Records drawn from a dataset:
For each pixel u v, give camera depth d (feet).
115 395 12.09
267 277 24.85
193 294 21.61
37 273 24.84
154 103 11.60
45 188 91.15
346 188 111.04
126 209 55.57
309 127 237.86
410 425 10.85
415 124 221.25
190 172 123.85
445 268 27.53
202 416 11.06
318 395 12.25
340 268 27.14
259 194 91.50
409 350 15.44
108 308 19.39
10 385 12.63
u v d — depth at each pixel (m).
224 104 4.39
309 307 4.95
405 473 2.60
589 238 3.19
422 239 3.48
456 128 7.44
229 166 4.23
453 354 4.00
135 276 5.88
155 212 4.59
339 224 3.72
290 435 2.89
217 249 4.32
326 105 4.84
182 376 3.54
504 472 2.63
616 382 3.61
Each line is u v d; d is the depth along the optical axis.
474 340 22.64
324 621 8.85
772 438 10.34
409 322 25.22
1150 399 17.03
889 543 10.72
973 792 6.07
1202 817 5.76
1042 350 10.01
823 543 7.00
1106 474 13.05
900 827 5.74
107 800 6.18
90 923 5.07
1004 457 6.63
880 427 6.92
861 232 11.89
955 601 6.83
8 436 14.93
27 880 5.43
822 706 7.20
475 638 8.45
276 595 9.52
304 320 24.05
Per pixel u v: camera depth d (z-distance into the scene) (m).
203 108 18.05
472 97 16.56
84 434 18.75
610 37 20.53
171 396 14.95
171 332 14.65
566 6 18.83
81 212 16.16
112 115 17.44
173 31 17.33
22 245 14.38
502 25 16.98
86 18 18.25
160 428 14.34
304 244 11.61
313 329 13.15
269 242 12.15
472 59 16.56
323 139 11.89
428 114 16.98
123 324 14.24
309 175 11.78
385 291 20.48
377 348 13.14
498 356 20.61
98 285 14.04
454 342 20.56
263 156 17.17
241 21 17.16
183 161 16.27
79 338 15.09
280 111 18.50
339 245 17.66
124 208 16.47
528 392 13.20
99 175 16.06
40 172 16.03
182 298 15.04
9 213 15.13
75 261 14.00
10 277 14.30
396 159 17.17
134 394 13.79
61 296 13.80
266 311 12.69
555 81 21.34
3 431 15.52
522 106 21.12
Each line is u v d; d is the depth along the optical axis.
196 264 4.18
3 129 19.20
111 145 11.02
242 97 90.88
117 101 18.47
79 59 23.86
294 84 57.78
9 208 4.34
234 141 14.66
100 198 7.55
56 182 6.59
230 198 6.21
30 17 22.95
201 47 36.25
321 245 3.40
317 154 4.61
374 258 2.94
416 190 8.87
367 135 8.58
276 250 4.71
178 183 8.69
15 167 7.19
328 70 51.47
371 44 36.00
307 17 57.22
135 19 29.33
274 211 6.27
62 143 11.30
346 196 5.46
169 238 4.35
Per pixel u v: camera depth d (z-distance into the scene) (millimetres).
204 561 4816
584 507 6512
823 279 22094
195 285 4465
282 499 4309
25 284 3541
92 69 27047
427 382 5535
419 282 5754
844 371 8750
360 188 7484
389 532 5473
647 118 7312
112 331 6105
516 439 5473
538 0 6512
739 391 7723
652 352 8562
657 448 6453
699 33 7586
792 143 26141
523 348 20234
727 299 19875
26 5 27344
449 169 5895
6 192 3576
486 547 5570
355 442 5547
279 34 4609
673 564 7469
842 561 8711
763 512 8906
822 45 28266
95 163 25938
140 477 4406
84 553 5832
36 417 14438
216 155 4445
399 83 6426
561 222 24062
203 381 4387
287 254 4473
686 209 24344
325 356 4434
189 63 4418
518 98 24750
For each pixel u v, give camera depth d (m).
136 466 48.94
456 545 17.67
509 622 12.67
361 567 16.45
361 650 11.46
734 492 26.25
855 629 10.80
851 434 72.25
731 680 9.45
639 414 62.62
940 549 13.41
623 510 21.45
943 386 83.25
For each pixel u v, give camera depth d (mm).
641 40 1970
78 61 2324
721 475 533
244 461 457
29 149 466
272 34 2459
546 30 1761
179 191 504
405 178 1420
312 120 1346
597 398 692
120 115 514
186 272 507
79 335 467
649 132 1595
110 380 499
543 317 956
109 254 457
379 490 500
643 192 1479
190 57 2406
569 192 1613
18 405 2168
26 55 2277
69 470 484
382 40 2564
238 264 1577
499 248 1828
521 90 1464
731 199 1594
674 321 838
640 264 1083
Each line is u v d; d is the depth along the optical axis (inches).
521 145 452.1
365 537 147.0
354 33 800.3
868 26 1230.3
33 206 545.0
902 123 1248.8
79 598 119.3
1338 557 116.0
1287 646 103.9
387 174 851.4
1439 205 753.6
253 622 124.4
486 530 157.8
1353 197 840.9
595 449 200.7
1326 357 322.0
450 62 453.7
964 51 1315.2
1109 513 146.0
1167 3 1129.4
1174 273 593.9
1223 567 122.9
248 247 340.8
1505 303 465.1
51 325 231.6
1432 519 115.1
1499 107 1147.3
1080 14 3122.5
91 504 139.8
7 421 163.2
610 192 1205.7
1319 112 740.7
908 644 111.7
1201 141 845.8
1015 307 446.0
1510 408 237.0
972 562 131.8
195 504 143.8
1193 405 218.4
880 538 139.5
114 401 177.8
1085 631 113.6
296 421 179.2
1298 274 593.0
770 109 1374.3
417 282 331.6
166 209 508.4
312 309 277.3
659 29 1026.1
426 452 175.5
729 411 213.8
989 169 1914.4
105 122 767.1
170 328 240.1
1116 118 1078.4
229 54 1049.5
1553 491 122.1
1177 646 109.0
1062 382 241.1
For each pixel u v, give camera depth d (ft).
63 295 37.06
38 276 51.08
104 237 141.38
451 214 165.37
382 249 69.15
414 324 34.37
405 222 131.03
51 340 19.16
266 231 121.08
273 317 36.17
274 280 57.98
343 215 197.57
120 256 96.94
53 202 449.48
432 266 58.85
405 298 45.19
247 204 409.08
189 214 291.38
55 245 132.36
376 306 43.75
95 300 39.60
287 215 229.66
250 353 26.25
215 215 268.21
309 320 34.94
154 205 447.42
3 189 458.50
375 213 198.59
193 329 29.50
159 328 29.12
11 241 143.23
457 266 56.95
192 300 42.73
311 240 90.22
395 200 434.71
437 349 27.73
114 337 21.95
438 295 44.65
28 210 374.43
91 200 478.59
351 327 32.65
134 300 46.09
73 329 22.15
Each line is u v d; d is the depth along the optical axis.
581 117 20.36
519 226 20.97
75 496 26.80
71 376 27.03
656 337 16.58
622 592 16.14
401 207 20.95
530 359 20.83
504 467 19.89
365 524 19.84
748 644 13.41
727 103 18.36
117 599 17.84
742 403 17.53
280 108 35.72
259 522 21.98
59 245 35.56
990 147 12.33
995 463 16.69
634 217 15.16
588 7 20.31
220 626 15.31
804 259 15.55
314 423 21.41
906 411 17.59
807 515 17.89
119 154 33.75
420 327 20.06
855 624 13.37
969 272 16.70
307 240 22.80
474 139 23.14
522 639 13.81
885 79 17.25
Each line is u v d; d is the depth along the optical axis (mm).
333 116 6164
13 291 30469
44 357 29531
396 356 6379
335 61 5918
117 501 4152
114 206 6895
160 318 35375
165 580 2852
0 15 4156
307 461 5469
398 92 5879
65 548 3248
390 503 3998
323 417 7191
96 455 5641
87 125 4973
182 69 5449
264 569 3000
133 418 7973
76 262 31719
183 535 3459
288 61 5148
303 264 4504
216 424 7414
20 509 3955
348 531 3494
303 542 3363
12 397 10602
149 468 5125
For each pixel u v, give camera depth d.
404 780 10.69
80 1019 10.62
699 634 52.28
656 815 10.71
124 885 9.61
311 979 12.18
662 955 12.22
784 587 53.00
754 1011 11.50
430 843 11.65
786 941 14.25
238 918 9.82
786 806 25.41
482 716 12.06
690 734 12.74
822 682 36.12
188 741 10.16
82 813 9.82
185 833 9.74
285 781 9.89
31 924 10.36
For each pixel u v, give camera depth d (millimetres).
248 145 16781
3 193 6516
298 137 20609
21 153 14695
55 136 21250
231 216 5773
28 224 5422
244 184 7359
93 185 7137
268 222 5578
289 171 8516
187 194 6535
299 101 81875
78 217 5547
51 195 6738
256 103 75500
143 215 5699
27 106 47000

What you have to do:
Once the line with "108 308 19.39" is found in the records above, print exactly that line and every line after it through the line with "955 601 6.83".

Exercise result:
108 308 19.39
10 385 12.63
u v d — depth at each pixel (m).
224 104 4.39
309 307 4.95
405 473 2.60
589 238 3.19
422 239 3.48
456 128 7.44
229 166 4.23
453 354 4.00
135 276 5.88
155 212 4.59
339 224 3.72
290 435 2.89
217 249 4.32
326 105 4.84
182 376 3.54
504 472 2.63
616 382 3.61
Each line is u v d; d is the depth along the optical axis.
474 340 22.64
324 621 8.85
772 438 10.34
409 322 25.22
1150 399 17.03
889 543 10.72
973 792 6.07
1202 817 5.76
1042 350 10.01
823 543 7.00
1106 474 13.05
900 827 5.74
107 800 6.18
90 923 5.07
1004 457 6.63
880 427 6.92
861 232 11.89
955 601 6.83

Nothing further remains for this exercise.